**Tasks for this exercise:**
[1] Summarize the Britney Spears article in two sentences.
[2] Duplicate the passage of the Britney Spears article between "Just like the" and "star resurfacing now.", inclusive.

Even now, we are still indulging our obsession with Britney Spears’s downfall

Just like the tabloids, new documentaries tap into an insatiable public lust for details about the pop star’s life.

There are many famous paparazzi pictures of Britney Spears, and the most recent documentary about her life is happy to revisit them. In one, she is sitting in a van, with a handful of people around her. The glare of the paparazzi’s flash bounces off the car window. She looks tired. The image was taken a few days after her very public breakdown in 2008 and it is one of several photographs of the unhappy star resurfacing now.

The latest film about Spears, the BBC’s The Battle for Britney: Fans, Cash and Conservatorship, follows the New York Times documentary Framing Britney Spears, which tackled the same topic. In fact, this latest project is one of four documentaries about the singer that will be released this year. In the coming months, Netflix will offer its own version of pop culture history with a Britney Spears documentary by the true crime director Erin Lee Carr.

[Recorded data]
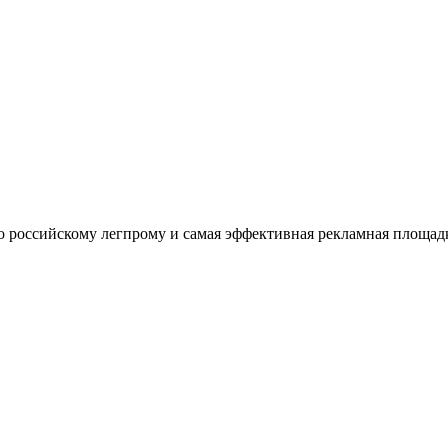
оссийскому легпрому и самая эффективная рекламная площадка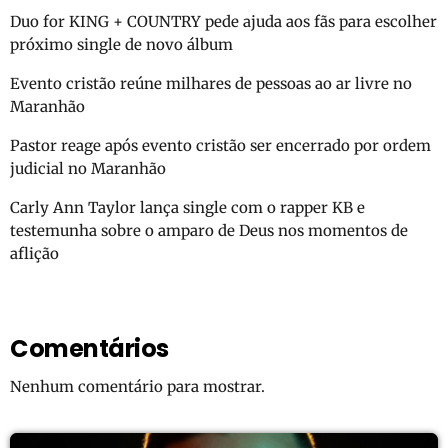
Duo for KING + COUNTRY pede ajuda aos fãs para escolher
próximo single de novo álbum
Evento cristão reúne milhares de pessoas ao ar livre no
Maranhão
Pastor reage após evento cristão ser encerrado por ordem
judicial no Maranhão
Carly Ann Taylor lança single com o rapper KB e
testemunha sobre o amparo de Deus nos momentos de
aflição
Comentários
Nenhum comentário para mostrar.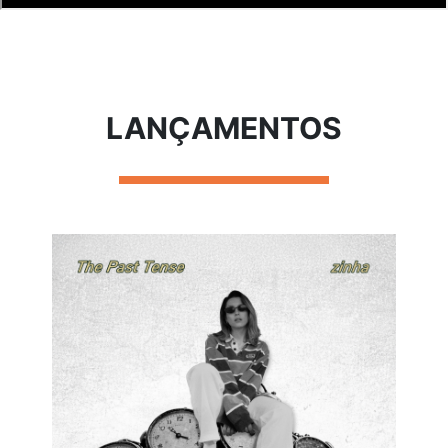
LANÇAMENTOS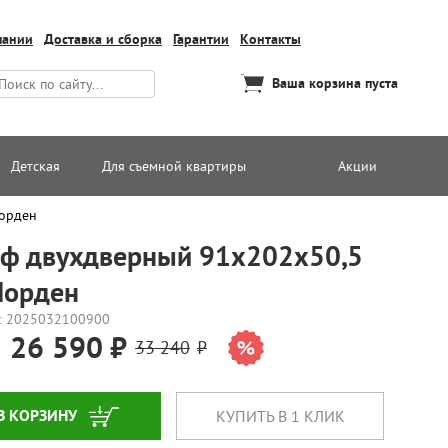
пании
Доставка и сборка
Гарантии
Контакты
Ваша корзина пуста
Детская
Для съемной квартиры
Акции
Норден
ф двухдверный 91х202х50,5
Норден
: 2025032100900
26 590
33 240
В КОРЗИНУ
КУПИТЬ В 1 КЛИК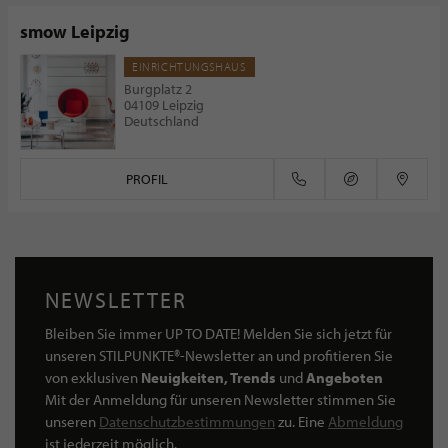
smow Leipzig
EINRICHTUNGSHAUS
Burgplatz 2
04109 Leipzig
Deutschland
PROFIL
NEWSLETTER
Bleiben Sie immer UP TO DATE! Melden Sie sich jetzt für
unseren STILPUNKTE®-Newsletter an und profitieren Sie
von exklusiven
Neuigkeiten, Trends
und
Angeboten
Mit der Anmeldung für unseren Newsletter stimmen Sie
unseren
Datenschutzbestimmungen
zu. Eine
Abmeldung
ist jederzeit möglich.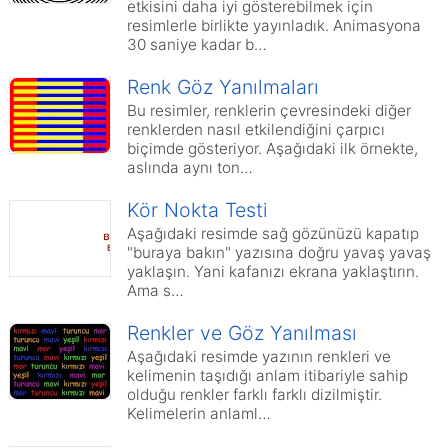
etkisini daha iyi gösterebilmek için
resimlerle birlikte yayınladık. Animasyona
30 saniye kadar b…
Renk Göz Yanılmaları
Bu resimler, renklerin çevresindeki diğer
renklerden nasıl etkilendiğini çarpıcı
biçimde gösteriyor. Aşağıdaki ilk örnekte,
aslında aynı ton…
Kör Nokta Testi
Aşağıdaki resimde sağ gözünüzü kapatıp
"buraya bakın" yazısına doğru yavaş yavaş
yaklaşın. Yani kafanızı ekrana yaklaştırın.
Ama s…
Renkler ve Göz Yanılması
Aşağıdaki resimde yazının renkleri ve
kelimenin taşıdığı anlam itibariyle sahip
olduğu renkler farklı farklı dizilmiştir.
Kelimelerin anlaml…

**Exercise responses:**
[1] Like the tabloids, new documentaries feed a public appetite for details of Britney Spears's life, and the latest one revisits paparazzi photographs, including one taken a few days after her 2008 breakdown. The BBC's The Battle for Britney: Fans, Cash and Conservatorship follows the New York Times documentary Framing Britney Spears and is one of four documentaries about the singer due this year, with a Netflix film by Erin Lee Carr still to come.

[2]
Just like the tabloids, new documentaries tap into an insatiable public lust for details about the pop star’s life.

There are many famous paparazzi pictures of Britney Spears, and the most recent documentary about her life is happy to revisit them. In one, she is sitting in a van, with a handful of people around her. The glare of the paparazzi’s flash bounces off the car window. She looks tired. The image was taken a few days after her very public breakdown in 2008 and it is one of several photographs of the unhappy star resurfacing now.